C12-Binary-Search-Trees/12.4.md
Prove equation (12.3).
AnswerThis is basic property of permutations and combinations. You can use Pascal triangle to prove
Describe a binary search tree on n nodes such that the average depth of a node in the tree is Θ(lg n) but the height of the tree is w(lg n).
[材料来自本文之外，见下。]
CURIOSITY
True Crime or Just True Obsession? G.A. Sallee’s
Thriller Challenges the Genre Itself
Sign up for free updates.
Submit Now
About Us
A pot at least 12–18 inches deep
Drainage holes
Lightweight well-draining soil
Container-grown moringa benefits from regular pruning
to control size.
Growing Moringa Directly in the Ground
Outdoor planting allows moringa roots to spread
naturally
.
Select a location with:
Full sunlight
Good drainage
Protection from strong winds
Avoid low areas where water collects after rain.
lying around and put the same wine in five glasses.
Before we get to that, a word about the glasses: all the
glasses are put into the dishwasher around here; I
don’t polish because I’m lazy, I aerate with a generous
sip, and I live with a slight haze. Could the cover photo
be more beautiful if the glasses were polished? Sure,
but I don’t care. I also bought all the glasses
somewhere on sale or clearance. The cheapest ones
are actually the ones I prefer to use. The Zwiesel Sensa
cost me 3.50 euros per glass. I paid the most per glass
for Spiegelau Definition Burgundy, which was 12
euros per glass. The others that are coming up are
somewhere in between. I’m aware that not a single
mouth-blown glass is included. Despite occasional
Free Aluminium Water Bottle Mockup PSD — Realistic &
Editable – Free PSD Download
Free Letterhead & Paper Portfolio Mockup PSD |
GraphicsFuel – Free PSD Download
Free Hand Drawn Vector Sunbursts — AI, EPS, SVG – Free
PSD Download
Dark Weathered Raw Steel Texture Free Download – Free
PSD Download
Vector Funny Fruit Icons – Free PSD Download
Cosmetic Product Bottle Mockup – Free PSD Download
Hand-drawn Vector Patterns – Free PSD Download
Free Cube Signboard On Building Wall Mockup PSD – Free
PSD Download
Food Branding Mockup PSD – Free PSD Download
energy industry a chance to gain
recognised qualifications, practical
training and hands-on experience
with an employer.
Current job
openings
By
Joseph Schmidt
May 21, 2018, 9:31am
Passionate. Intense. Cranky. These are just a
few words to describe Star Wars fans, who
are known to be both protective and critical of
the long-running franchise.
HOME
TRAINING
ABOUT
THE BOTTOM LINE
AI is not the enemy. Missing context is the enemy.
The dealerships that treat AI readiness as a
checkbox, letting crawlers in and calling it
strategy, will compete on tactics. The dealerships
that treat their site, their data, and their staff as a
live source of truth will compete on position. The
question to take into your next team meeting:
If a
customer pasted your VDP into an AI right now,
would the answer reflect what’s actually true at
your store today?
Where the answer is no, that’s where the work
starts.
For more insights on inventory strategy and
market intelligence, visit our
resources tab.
Give an asymptotic upper bound on the height of an n-node binary search tree in which the average depth of a node is Θ(lg n).
Answer满二叉树就满足n个节点平均高度为 Θ(lg n), 树高 lg n (w = 1)
渐进上界为 Θ(lg n)
Show that the notion of a randomly chosen binary search tree on n keys, where each binary search tree of n keys is equally likely to be chosen, is different from the notion of a randomly built binary search tree given in this section.
Answera randomly built binary search tree, 随机构建二叉搜索树, 指的是构建过程的随机, 也就是通过依次插入的方式构建采用的初始序列随机, 这个序列有 n! 种排列方式, 因此随机构建的过程有 n! 种不同的情况
a randomly chosen binary search tree, 随机选择二叉搜索树, 指的是对于 n 个元素构成的所有二叉树进行选择的过程随机, 由于随机构建过程的初始序列没有任何要求, 因此排列情况是 n! 种, 而二叉搜索树要求有一定的大小关系 (一个节点的左孩子关键字不大于该节点关键字, 右孩子关键字不小于该节点关键字), 这意味着 n 个元素构成的二叉搜索树的个数肯定小于等于 n! (等号只在 n = 1 时取得)
Show that the function f(x) = 2^x is convex.
Answer首先, 有 (a + b)^2 = a^2 + b^2 + 2ab >= 4ab (等号仅在 a = b时取得)
设 x1 < x2, 有 (2^x1 + 2^x2)^2 / 4 > 2^(x1 + x2)
因此, (2^x1 + 2^x2) / 2 > 2^[(x1 + x2) / 2]
因此 f(x) = 2^x 是严格凸的
Consider RANDOMIZED-QUICKSORT operating on a sequence of n distinct input numbers. Prove that for any constant k > 0, all but O(1/(n^k)) of the n! input permutations yield an O(nlgn) running time.
Answer欲证明题等价于: n! 种输入排列运行时间不是 O(nlgn) 的排列个数 p(n) 一定满足 O(1/(n^k)) (对任意常数 k > 0 成立)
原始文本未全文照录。